WHAT IS EXPECTED -> Copy the stretch from "Disponible sous 3/4 jours" through "Dorohedoro t05", swapping "PANIER" for "CHARIOT" and leaving everything else as it is.

'''

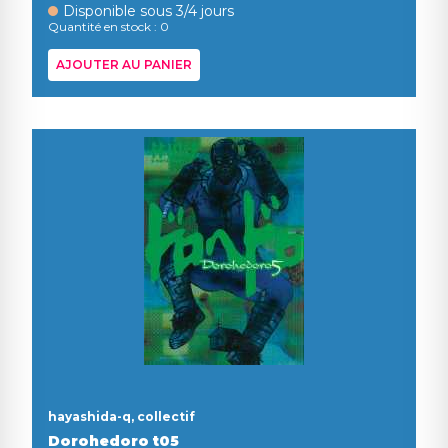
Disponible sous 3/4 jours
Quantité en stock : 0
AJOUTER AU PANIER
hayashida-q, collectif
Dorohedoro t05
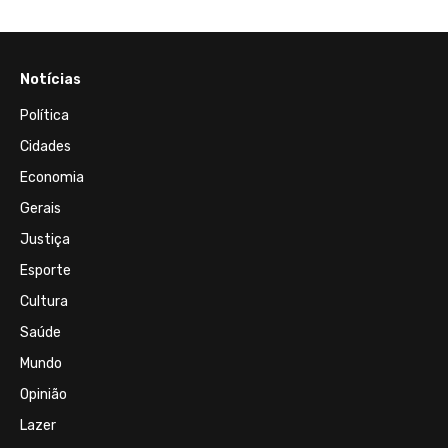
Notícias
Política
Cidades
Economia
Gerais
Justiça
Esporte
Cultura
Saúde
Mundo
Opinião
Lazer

'''
'''

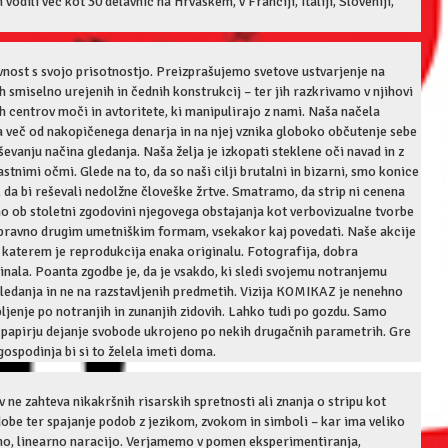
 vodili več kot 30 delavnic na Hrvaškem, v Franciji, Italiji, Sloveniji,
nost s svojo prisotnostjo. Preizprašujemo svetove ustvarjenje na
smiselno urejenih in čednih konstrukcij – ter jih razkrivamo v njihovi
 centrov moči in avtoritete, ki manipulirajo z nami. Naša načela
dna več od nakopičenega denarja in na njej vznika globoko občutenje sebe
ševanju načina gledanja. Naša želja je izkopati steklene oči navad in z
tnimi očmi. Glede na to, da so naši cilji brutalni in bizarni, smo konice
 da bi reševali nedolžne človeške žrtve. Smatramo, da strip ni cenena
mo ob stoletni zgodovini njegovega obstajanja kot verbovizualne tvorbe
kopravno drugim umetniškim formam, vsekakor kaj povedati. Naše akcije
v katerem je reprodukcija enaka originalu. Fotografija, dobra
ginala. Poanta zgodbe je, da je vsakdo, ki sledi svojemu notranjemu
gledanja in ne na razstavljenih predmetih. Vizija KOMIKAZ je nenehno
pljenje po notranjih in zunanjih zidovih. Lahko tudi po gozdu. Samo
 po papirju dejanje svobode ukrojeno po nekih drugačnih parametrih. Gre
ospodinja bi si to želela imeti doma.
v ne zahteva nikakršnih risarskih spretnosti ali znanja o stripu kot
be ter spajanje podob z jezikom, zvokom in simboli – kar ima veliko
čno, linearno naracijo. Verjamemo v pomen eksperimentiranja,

'''

WRITTEN ANSWER ->
Disponible sous 3/4 jours
Quantité en stock : 0
AJOUTER AU CHARIOT
hayashida-q, collectif
Dorohedoro t05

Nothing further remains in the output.